TLBs, Page Tables and Synchronization
Along with a new cache hierarchy, Nehalem also features some important changes to the TLB hierarchy, which caches the virtual to physical address mappings. Core 2 had a very interesting TLB arrangement. The L1 DTLB (which Intel referred to as the micro-TLB sometimes) was extremely small and only used for loads; it featured 16 entries for 4KB page and 16 entries for larger page, and each was 4 way associative. The L2 DTLB was larger and serviced all memory accesses (loads that misses in the L1 DTLB and all stores). It offered 256 entries for 4KB pages and 32 entries for larger (2M/4M) pages, and again, both were 4 way associative. Since the cache hierarchy contains much more data for Nehalem, the TLBs also needed to be enlarged.
Figure 4 – Memory Subsystem Comparison
Nehalem replaces the pre-existing TLBs in Core 2 with a true two level TLB hierarchy that is dynamically allocated between the active thread contexts for SMT. The first level DTLB in Nehalem services all memory accesses and contains 64 entries for 4KB pages and 32 entries for larger 2M/4M pages and keeps the 4 way associativity. Nehalem also features a new second level unified (i.e. both instructions and data) TLB that contains 512 entries for small pages only, and is again 4 way associative.
One of the stark differences between Nehalem and the Core 2 TLBs is the degree to which they cover the caches. In Core 2, there was 6MB of cache and the TLBs could translate 2176KB of memory using the smaller 4KB pages (most applications do not use large pages), effectively covering half or a third of the full L2 cache (depending on whether we are discussing Merom or Penryn). In contrast, each Nehalem core has 576 entries for the small pages and 2304 for the whole chip. This many TLB entries can translate 9216KB – more than enough to contain the whole 8MB L3 cache using small pages alone.

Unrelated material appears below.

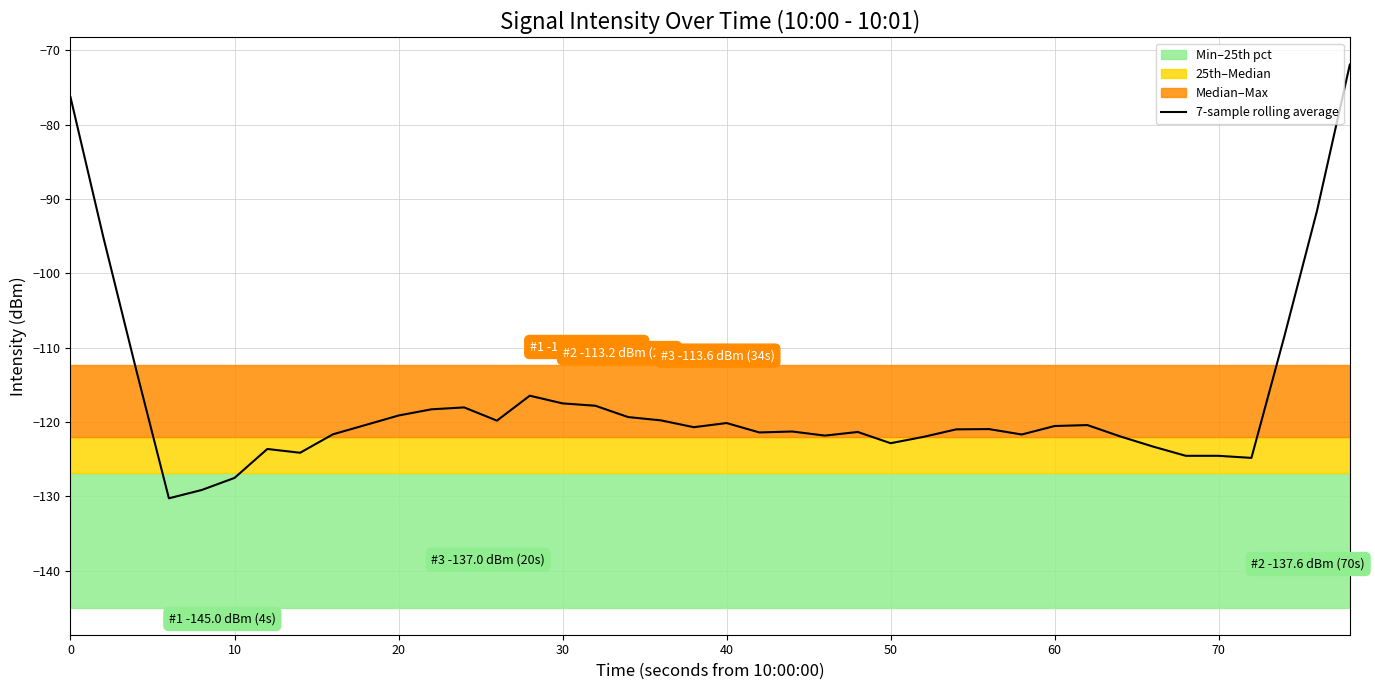

What is the minimum value for 7-sample rolling average?

-130.3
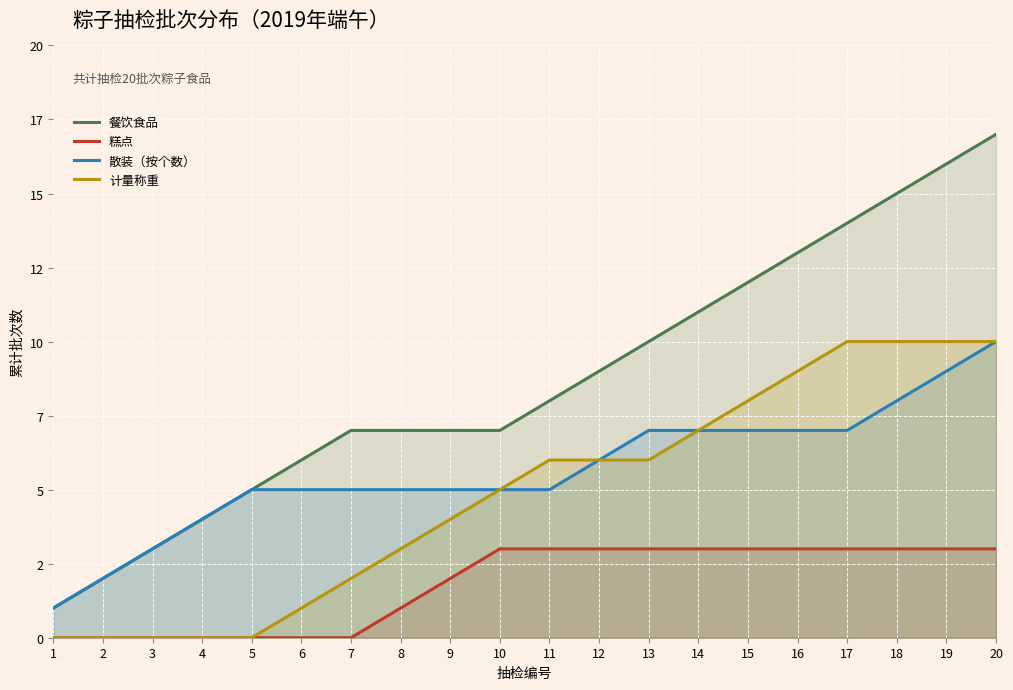

What is the sum of all 餐饮食品 values?

174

Nehalem’s TLB entries have also changed subtly by introducing a “Virtual Processor ID” or VPID. Every TLB entry caches a virtual to physical address translation for a page in memory, and that translation is specific to a given process and virtual machine. Intel’s older CPUs would flush the TLBs whenever the processor switched between the virtualized guest and the host instance, to ensure that processes only accessed memory they were allowed to touch. The VPID tracks which VM a given translation entry in the TLB is associated with, so that when a VM exit and re-entry occurs, the TLBs do not have to be flushed for safety. Instead if a process tries to access a translation that it is not associated with, it will simply miss in the TLB, rather than making an illegal access to the page tables. The VPID is helpful for virtualization performance by lowering the overhead of VM transitions; Intel estimates that the latency of a round trip VM transition in Nehalem is 40% compared to Merom (i.e. the 65nm Core 2) and about a third lower than the 45nm Penryn.
Another virtualization tweak in Nehalem is the Extended Page Tables, which actually eliminates many VM transitions (rather than just lowering the latency as the VPID does). The normal page tables map guest virtual addresses to guest physical addresses; however, for a virtualized system, there is also a translation from guest physical to host physical addresses. The EPT manages those mappings from guest physical to host physical. When a page fault happens on the guest physical to host physical mapping, Nehalem will simply walk the EPTs, whereas earlier Intel designs (and AMD designs before Barcelona) would need the hypervisor to service the page fault. This eliminates a lot of unnecessary VM exits.
Nehalem also lowers the latency for synchronization primitives such as LOCK, XCHG and CMPXCHG, which are necessary for multi-threaded programming. Intel claims that the latency for LOCK CMPXCHG instructions (which serializes the whole pipeline) is 20% of what it was for the P4 (which was absolutely horrible) and about 60% of the Core 2. While the latency is lower, the behavior is still similar to prior generaitons; Lock instructions are not pipelined, although younger operations can execute ahead of a LOCK instruction.